The big twist is that none of us know exactly who Mike is — not even Mike. One night outside the Cash & Carry, Mike looks up at the stars, and this disheveled domestic drama turns into a thriller. The camera zooms up to a satellite and then beams to CIA headquarters, where a garbled caller informs Agent Lasseter (Connie Britton) that Mike will be murdered within 24 hours. Agent Yates (Topher Grace), a vile twerp, commanded the execution and shipped twenty killers to West Virginia, including a repellent hick named Laugher (Walton Goggins) whose exhalations through his missing teeth sound like a ghost whistling across a grave.
It’s no shock to movie-goers that Mike has been programmed with surprise skills, though it is to him. “I could list, like, fifty types of tanks right now,” he exclaims after Lasseter activates him so he can try to stay alive. We’ve seen that plot point in a dozen dumb movies. What is shocking is how smart American Ultra is at being dumb: Its emotional intelligence is off the charts. Max Landis’s script isn’t the usual whiz-bang wish fulfillment that assures us that even losers can be special. It’s a real romance about two people trying to survive, and Eisenberg captures the horror of suddenly realizing your life has been a lie. “What if I’m a robot?” he bleats. Once again, it’s up to Phoebe to steady her fragile man — and the movie around him. “You’re not a robot,” she insists. Would a robot wail after stabbing a man with a spoon? Would it decide it would rather stop fighting, crawl into bed with a bong and die smiling?

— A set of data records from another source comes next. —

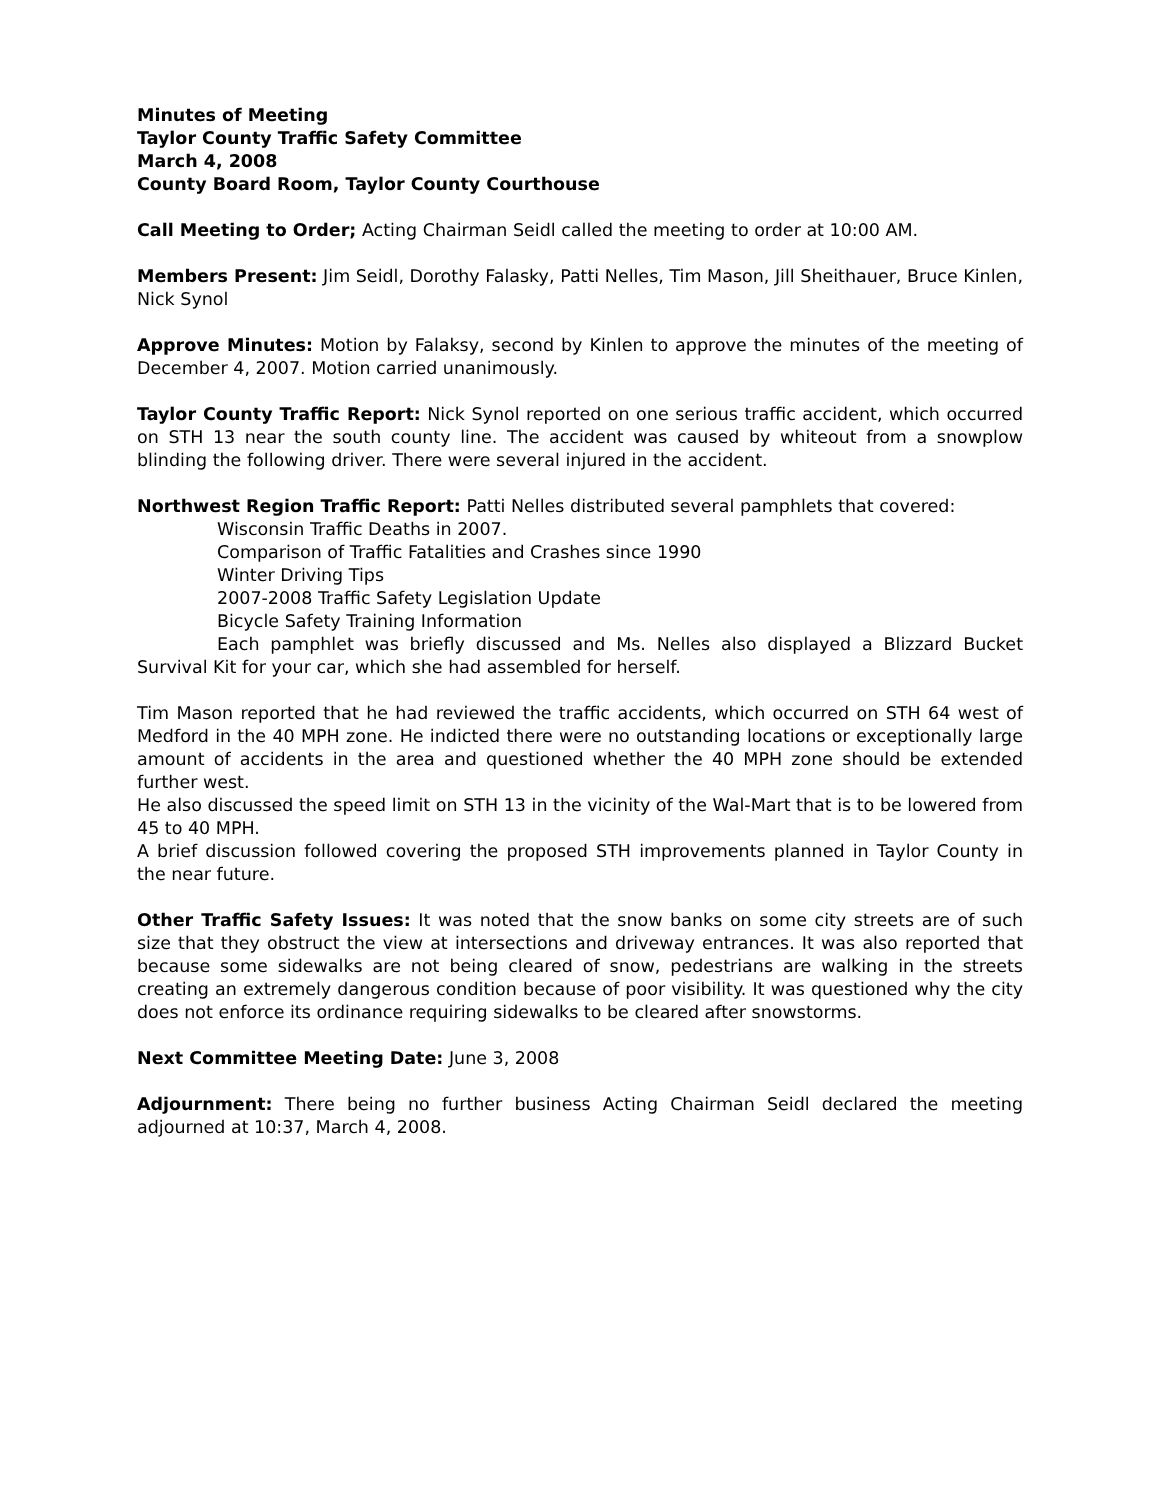Minutes of Meeting
Taylor County Traffic Safety Committee
March 4, 2008
County Board Room, Taylor County Courthouse
Call Meeting to Order; Acting Chairman Seidl called the meeting to order at 10:00 AM.
Members Present: Jim Seidl, Dorothy Falasky, Patti Nelles, Tim Mason, Jill Sheithauer, Bruce Kinlen, Nick Synol
Approve Minutes: Motion by Falaksy, second by Kinlen to approve the minutes of the meeting of December 4, 2007. Motion carried unanimously.
Taylor County Traffic Report: Nick Synol reported on one serious traffic accident, which occurred on STH 13 near the south county line. The accident was caused by whiteout from a snowplow blinding the following driver. There were several injured in the accident.
Northwest Region Traffic Report: Patti Nelles distributed several pamphlets that covered:
Wisconsin Traffic Deaths in 2007.
Comparison of Traffic Fatalities and Crashes since 1990
Winter Driving Tips
2007-2008 Traffic Safety Legislation Update
Bicycle Safety Training Information
Each pamphlet was briefly discussed and Ms. Nelles also displayed a Blizzard Bucket Survival Kit for your car, which she had assembled for herself.
Tim Mason reported that he had reviewed the traffic accidents, which occurred on STH 64 west of Medford in the 40 MPH zone. He indicted there were no outstanding locations or exceptionally large amount of accidents in the area and questioned whether the 40 MPH zone should be extended further west.
He also discussed the speed limit on STH 13 in the vicinity of the Wal-Mart that is to be lowered from 45 to 40 MPH.
A brief discussion followed covering the proposed STH improvements planned in Taylor County in the near future.
Other Traffic Safety Issues: It was noted that the snow banks on some city streets are of such size that they obstruct the view at intersections and driveway entrances. It was also reported that because some sidewalks are not being cleared of snow, pedestrians are walking in the streets creating an extremely dangerous condition because of poor visibility. It was questioned why the city does not enforce its ordinance requiring sidewalks to be cleared after snowstorms.
Next Committee Meeting Date: June 3, 2008
Adjournment: There being no further business Acting Chairman Seidl declared the meeting adjourned at 10:37, March 4, 2008.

What happens to Mike and Phoebe is hard to watch. Nourizadeh keeps the effects of violence painfully real: As the blood, bruises and busted lips rack up, we look at the lovebirds and wince. But the filmmaker is a sadist with a sense of humor. His fatal weapons include dustpans, skillets, frozen hamburgers and cans of tomatoes. He’s an ingenious director of action. No matter how crazy the brawl, we know the geometry of the scene, and we can follow Mike’s intentions with an eye-flick.
Better still, Nourizadeh is ruthless with the audience’s empathy. Villains have moments of heart; good people wind up on the wrong end of a gun. And he’s got the control to both hold a camera still when fists are flying and whip us into frenzies with a wild montage, ripping through Mike and Phoebe’s relationship at light speed without skimming past its soul.
American Ultra is astonishingly alive. It feels at once young and angry, unhinged and sincere, like a teenager scribbling “Screw you” to everyone but his first crush. It’s laced with jokes but aimed deeper into our guts. Any movie could shoot a scene of Jesse Eisenberg emerging from a cloud of smoke in a bloody Hawaiian shirt for laughs. Only this movie could do it to make you cry.